Чем меньше фильтрации, тем скорее перестают звенеть фронты импульсов. Но и не ждите никакой защиты от зеркального спектра. Смещаете точку отсечки вперед за пределы диапазона вплоть до самого свободного развития событий, как в NOS-ЦАПах — в полезный сигнал будут проникать все больше паразитных продуктов квантования.
Ну что, выбрали своего бойца? Как будем фильтровать-то? Или лучше все-таки не мучить сигнал обработками и слушать Hi-Res в первозданном виде?
Второй этап после ресемплинга дискретности в 44 100 Гц — понижение битности аудио до 16 разрядов. Ведь аудиопоток все еще 24-битный, а для CD это не годится. Чтобы показать следующую деградацию, для второго эксперимента я сгенерировал сигнал 24 бит/44,1 кГц по уровню минус 90 дБ. Это тот же самый 1 кГц, но уже синусоидальной формы, чтобы оценивать его ступенчатость при конвертации. Почему такой тихий по громкости?
Потому что минус 90 дБ отстоит от предела динамического диапазона CD на 6 дБ, то есть на величину младшего разряда. Не забываем расклад 6 дБ на 1 бит, т.е., 16 х 6 = 96 дБ теоретического разрешения Red Book.
При разрешении 24 бит синус такого уровня имеет прекрасную гладкую форму. Вы сами можете увидеть точки, из которых строится кривая синуса.
Если мы попробуем изложить этот же сигнал в 16 бит, то он будет выглядеть «ступеньками», потому что один бит уже не разрежешь надвое. Вы можете отбрасывать младшие разряды из 24 бит или сразу попытаться записывать синус такого уровня громкости в 16-битной среде. Тоже самое будет, если вы будете отправлять 24-битный сигнал на винтажный 16-битный ЦАП. К этой убогой форме вы будете возвращаться в любом случае. Как же нам сохранить (хотя бы частично) гладкость тихих переходов 24 бит на более низких форматах?
На выручку приходит абсурдный, на первый взгляд, способ. При конвертации с 24 на 16 бит следует вбросить малую (на уровне того самого младшего бита) порцию шума с акцентом на ВЧ-область — свыше 15 кГц, где он будет не так заметен. Что мы увидим после такой процедуры?
Внешне сигнал стал «мохнатым», увеличилась его амплитуда. Обратите внимание на отсчеты, теперь они занимают уровни выше, отдельные пики добираются аж до -78 дБ. Смотрится такой результат вроде неприглядно, но общий его силуэт имеет уже плавные, а не ступенчатые очертания. И если профилировать «волосатика» ВЧ-фильтром (а такая процедура будет непременно в любом ЦАПе), то мы вновь разглядим наш синус, считавшийся утерянным. Покалеченный и кривенький, но ведь уже и не «ступеньки», правда, чудо?
Благодаря этому фокусу, тихие динамические оттенки 24-битной записи подтягиваются в слышимую область 16-битного разрешения.
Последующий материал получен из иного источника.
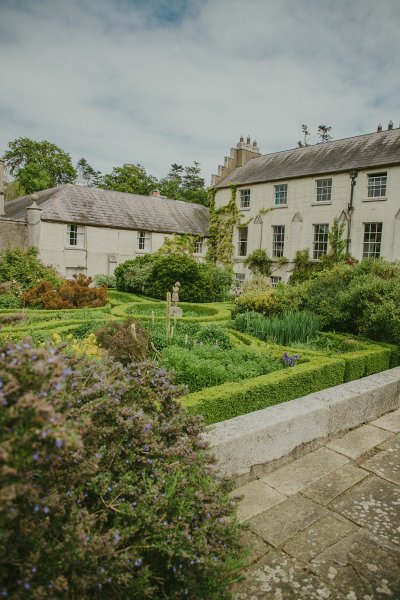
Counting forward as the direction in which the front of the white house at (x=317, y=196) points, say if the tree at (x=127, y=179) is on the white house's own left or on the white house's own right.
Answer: on the white house's own right

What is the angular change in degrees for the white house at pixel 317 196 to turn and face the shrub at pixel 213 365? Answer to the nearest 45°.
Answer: approximately 45° to its left

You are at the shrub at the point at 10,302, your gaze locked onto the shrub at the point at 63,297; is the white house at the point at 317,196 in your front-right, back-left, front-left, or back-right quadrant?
front-left

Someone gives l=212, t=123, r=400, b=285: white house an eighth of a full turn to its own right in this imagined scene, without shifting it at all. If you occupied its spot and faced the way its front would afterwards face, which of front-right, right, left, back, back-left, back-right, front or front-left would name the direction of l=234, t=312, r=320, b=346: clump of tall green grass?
left

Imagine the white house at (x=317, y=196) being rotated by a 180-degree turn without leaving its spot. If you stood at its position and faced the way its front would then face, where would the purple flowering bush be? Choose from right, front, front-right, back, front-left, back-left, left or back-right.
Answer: back-right

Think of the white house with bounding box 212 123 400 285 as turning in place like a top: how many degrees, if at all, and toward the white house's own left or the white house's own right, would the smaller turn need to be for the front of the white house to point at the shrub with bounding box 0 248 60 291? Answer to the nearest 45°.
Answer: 0° — it already faces it

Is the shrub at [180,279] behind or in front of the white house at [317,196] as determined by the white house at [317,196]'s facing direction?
in front

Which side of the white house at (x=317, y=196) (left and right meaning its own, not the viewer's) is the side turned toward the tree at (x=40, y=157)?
right

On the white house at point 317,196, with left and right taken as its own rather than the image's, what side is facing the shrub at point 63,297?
front
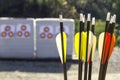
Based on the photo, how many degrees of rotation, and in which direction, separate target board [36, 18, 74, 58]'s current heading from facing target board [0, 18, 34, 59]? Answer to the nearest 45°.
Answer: approximately 90° to its right

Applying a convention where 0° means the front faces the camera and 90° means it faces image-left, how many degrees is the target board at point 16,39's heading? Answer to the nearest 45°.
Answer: approximately 0°

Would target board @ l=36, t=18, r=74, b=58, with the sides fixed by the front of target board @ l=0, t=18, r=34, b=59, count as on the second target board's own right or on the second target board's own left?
on the second target board's own left

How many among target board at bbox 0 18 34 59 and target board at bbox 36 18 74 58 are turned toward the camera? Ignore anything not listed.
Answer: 2
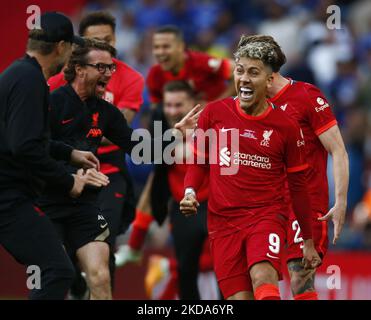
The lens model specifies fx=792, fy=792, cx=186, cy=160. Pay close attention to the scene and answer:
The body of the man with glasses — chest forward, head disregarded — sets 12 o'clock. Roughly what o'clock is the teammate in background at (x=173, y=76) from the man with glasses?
The teammate in background is roughly at 8 o'clock from the man with glasses.

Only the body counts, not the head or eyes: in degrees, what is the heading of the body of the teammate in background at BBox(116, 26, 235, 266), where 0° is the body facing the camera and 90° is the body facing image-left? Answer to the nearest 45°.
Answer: approximately 45°

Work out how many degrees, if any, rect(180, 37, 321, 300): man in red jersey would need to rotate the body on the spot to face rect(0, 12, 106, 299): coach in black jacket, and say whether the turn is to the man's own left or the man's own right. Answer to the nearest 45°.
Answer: approximately 90° to the man's own right

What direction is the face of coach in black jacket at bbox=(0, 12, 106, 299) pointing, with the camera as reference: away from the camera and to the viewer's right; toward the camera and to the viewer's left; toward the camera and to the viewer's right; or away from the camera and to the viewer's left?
away from the camera and to the viewer's right

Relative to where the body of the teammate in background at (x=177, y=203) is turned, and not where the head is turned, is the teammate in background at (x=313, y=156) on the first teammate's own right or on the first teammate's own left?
on the first teammate's own left

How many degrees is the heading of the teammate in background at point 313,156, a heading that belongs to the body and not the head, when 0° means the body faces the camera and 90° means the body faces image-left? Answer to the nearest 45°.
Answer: approximately 45°

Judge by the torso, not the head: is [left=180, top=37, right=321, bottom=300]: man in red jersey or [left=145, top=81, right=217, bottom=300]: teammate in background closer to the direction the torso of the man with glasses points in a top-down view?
the man in red jersey

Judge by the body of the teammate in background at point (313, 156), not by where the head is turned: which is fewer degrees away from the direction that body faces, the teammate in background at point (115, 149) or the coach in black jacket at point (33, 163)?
the coach in black jacket
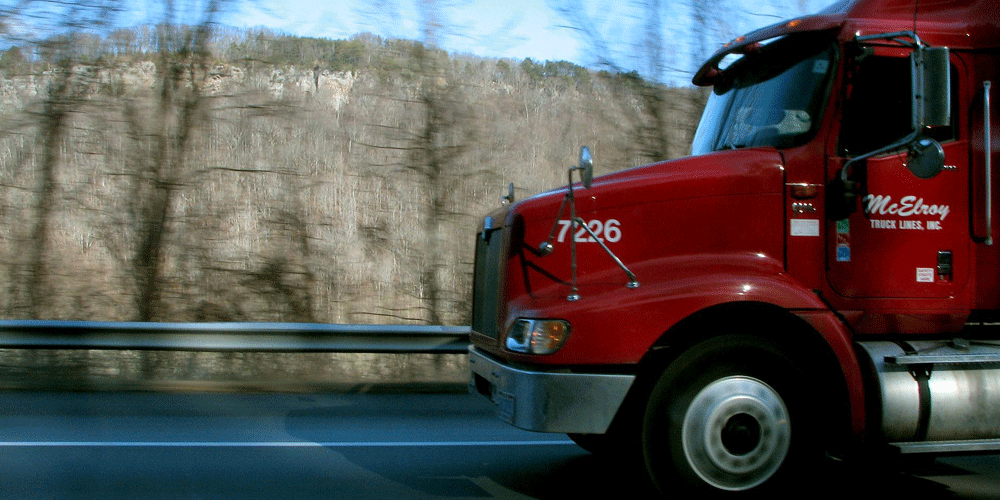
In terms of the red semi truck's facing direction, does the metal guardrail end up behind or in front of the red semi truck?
in front

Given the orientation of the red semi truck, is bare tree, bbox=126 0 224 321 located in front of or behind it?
in front

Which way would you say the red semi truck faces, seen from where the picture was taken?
facing to the left of the viewer

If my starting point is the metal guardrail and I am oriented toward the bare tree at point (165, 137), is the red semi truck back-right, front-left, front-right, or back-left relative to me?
back-right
При этом максимальные уровни сигнала остаются без изменений из-за ничтожно малой величины сглаживающего шума в районе младшего бита. Так работает процедура нойз-шейпинга (noise shaping, формирование шума), как частного случая дизеринга.
Уловка эта не нова. В 80-х ее впервые применил Philips, чтобы не терять разрешение компакт-диска на 14-битном ЦАПе TDA1540. В самом конце 80-х Technics и JVC представили 1-битные конвертеры MASH (MultistAge noise SHaping) и PEMDD (Pulse Edge Modulation Differential-linearity-error-less D/A conversion), использующие ШИМ-модуляцию. На протяжении 90-х годов нойз-шейпинг использовался для увеличения динамического диапазона до 20 бит в HDCD и фирменной технологии Sony Super Bit Mapping (SBM), помните компакт-диски с такими пометками? Ну и разумеется, нойз-шейпинг — это фундаментальная основа DSD-технологии, нашей обожаемой.
Дизеринг годится не только для звукозаписи, но и обработки изображения. При перегоне картинки с высокой битностью в стандартные 8 бит во избежание постеризации (т.е. рваной градации цветов) в нее подмешивается сглаживающий шум. А что получилось у нас?
В данном случае амплитуда восстановленного синуса увеличилась с -90 дБ до уровня -82 дБ. Просьба не относится к этой цифре как к законченной формуле. Величина нойзшейпинга/дизеринга ведь тоже настраивается отдельно в аудиоредакторе. Чем она больше, тем громче (т.е., заметнее) вытянутся сигналы малого уровня из 24-битного оригинала. Но использовать этот алгоритм можно до определенного предела, чтобы не ухудшить общий сигнал/шум фонограммы. И уж точно не стоит повторять эту процедуру дважды.
Итак, мы получили аудио в стандарте, пригодном для размещения на компакт-диске. Но называть ли это по-прежнему лосслесом, т.е. форматом без потерь оригинальной таблицы данных? Это зависит от того, что мы считаем оригиналом. Так можно утверждать разве что по отношению к более грубым и разрушительным способам уменьшения размеров аудиопотока вроде МР3 и других lossy-кодеков.
Кстати, иногда приходится слышать презрительное отношение в адрес MQA. Мол, это же поганый lossy-кодек со сжатием и потерей данных. Да, MQA получается путем усечения оригинального Hi-Res, но в гораздо меньшей степени, чем CD! Даже в нераспакованном виде MQA все равно стоит на ступеньку выше компакт-диска, поскольку содержит аудио с разрешением более 16 бит, в отличие от пределов возможностей Red Book. То есть, оснований называться лосслессом у MQA как раз будет побольше.
Можно, конечно, еще посравнивать это всё между собой на слух, если делать нечего. Hi-Res оригиналы vs. оструганные 16-битные заготовки для CD . Добавить туда еще MQA. В одних случаях образцы будут малоотличимы между собой. В других разница проявится более явно. Но к таким результатам можно прийти, даже играясь на нижних уровнях с CD и MP3 320 кбит/с. Тогда зачем каждый раз гадать? Ведь влияющих факторов здесь масса — репертуар, динамические и частотные характеристики фонограммы и прочие вещи. Да и нет единого протокола SRC-алгоритмов для понижения разрядности Hi-Res. Как уже говорилось, это студийное решение, которое принимается и исполняется неочевидным для нас способом.
Так что если речь идет о новом издании (а сравнение ремастеров с предыдущими релизами — это отдельная тема и мы сейчас не об этом), желательно приобретать альбом в максимально высоком битрейте аудио, какой бы пустой спектр над ним не болтался. Это поможет избежать и не рефлексировать на тему всех этих способов обезжиривания оригинала, рассмотренных выше.
Hi-Res дает возможность обладать цифровым первопрессом, т.е. находиться на предельно близкой дистанции к музыканту. Причем, что немаловажно, не нарушая правил дистанции на карантине!